The 2017 Consortium of School Networking IT Leadership Survey found the No. 1 ranked impediment for the last five years was “the existence of silos in the district, which make it difficult to work together on technology planning.”

So, what can be done?

Communication techniques that unify—but that still provide for the natural need that silos bring— include partnering with IT, holding forums to increase communication across hierarchical and functional boundaries, and ensuring cross-functional groups reflect diverse views and roles.

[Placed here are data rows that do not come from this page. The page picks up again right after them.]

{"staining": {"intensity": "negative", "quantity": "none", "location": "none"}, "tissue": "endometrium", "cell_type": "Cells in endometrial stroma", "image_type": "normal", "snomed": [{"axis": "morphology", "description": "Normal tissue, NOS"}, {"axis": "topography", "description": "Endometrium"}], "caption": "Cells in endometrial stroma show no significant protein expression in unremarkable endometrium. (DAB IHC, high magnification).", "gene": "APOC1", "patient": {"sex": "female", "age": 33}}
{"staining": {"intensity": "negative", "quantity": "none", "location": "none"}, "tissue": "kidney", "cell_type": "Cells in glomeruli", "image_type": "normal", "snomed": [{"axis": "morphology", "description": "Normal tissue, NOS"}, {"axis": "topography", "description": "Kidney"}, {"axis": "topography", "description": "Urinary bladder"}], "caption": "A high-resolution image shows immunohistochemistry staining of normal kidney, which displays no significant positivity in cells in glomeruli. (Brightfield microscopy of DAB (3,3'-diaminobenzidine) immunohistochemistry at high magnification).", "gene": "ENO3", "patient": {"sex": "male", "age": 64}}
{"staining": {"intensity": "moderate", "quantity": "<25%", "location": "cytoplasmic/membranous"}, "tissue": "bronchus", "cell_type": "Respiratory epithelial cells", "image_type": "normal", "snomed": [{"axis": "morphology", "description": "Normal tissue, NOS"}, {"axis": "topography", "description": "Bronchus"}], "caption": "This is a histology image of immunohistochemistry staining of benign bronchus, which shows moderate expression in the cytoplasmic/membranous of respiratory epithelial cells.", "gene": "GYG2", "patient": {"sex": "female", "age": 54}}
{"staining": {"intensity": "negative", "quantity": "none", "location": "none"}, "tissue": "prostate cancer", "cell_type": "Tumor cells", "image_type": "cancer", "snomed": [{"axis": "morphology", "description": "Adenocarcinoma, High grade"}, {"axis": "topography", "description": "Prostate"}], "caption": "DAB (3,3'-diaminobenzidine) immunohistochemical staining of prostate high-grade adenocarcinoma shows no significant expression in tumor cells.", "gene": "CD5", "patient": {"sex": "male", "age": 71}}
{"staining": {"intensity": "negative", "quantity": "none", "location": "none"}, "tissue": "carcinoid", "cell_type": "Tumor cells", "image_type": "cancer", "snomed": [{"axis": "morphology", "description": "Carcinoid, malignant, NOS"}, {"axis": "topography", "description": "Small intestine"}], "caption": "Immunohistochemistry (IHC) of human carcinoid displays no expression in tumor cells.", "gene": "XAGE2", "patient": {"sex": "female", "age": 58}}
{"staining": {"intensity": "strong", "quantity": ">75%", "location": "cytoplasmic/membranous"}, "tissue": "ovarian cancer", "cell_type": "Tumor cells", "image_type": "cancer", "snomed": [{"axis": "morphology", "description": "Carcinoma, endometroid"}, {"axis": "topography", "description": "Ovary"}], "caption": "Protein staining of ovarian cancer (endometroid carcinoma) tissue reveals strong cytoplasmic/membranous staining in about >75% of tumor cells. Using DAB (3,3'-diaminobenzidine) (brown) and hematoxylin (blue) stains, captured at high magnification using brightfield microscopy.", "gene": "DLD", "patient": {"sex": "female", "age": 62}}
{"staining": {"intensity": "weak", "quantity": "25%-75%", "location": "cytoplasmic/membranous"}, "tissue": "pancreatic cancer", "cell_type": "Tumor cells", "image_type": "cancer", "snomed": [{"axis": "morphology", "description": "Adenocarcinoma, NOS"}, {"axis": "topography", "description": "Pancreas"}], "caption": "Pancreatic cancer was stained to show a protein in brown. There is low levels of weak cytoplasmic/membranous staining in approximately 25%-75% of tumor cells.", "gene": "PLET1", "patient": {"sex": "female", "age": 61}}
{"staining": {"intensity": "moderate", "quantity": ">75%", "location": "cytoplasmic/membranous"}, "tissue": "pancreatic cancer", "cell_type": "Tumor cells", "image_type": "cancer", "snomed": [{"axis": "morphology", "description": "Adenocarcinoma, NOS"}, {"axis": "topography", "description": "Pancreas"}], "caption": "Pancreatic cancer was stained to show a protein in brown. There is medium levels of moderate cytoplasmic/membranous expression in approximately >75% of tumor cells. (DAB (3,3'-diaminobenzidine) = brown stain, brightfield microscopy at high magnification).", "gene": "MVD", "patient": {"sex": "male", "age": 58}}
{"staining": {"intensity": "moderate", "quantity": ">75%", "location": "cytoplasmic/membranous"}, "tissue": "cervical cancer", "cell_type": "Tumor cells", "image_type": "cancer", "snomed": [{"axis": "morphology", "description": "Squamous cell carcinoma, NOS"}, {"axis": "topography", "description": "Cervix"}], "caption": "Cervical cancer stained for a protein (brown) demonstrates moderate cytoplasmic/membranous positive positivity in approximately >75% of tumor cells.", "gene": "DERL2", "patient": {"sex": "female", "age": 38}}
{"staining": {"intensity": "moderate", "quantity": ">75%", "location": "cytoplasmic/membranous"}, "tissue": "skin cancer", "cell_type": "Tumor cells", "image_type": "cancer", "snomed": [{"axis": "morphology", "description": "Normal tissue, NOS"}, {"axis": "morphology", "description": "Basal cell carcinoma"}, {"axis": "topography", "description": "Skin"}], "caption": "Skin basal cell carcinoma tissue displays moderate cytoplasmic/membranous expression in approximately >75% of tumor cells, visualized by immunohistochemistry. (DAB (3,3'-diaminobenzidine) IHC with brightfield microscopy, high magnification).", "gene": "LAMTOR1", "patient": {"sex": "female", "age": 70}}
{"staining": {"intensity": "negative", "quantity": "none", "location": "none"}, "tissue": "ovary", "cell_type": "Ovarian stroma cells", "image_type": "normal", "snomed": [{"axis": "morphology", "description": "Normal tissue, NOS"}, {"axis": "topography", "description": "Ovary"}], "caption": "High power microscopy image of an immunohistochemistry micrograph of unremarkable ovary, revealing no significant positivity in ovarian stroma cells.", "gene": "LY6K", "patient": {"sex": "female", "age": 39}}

This “work-out process” focuses on creating sessions that physically bring together everyone working on different aspects of a single program. During these meetings, team leaders get real-time input from multiple stakeholders and then make immediate decisions.

Models of success

An example of a district using these work-out groups is Montgomery Public Schools in Alabama, where workgroups and advisory groups were formed to focus on student success.

The takeaways from Montgomery are powerful:

Be thoughtful and strategic about who’s involved in a crossfunctional effort. The goal is to form groups that reflect diverse views and roles.

Investigate past efforts to tackle systemic problems. Look at what went well and what didn’t go well, and how to implement those learnings moving forward.

Take time at the outset to clearly define the problems you are trying to solve. This avoids less than optimal outcomes due to unclear or inconsistent definitions of the problem at hand.

Communicate early, often and widely—and listen well. Differences in opinion may make the work more challenging but can strengthen the result.

Be sure to demonstrate incremental successes and create momentum for change by building in opportunities for short-term wins.

Technology can not only support but drive processes from common goal articulation, to ideation, to the delivery of learning, to measurement. Establishing these steps as the foundation for the work-out creates clarity, which mitigates the negative effects of silos, while maintaining the structure needed for specialization and intimate knowledge of students.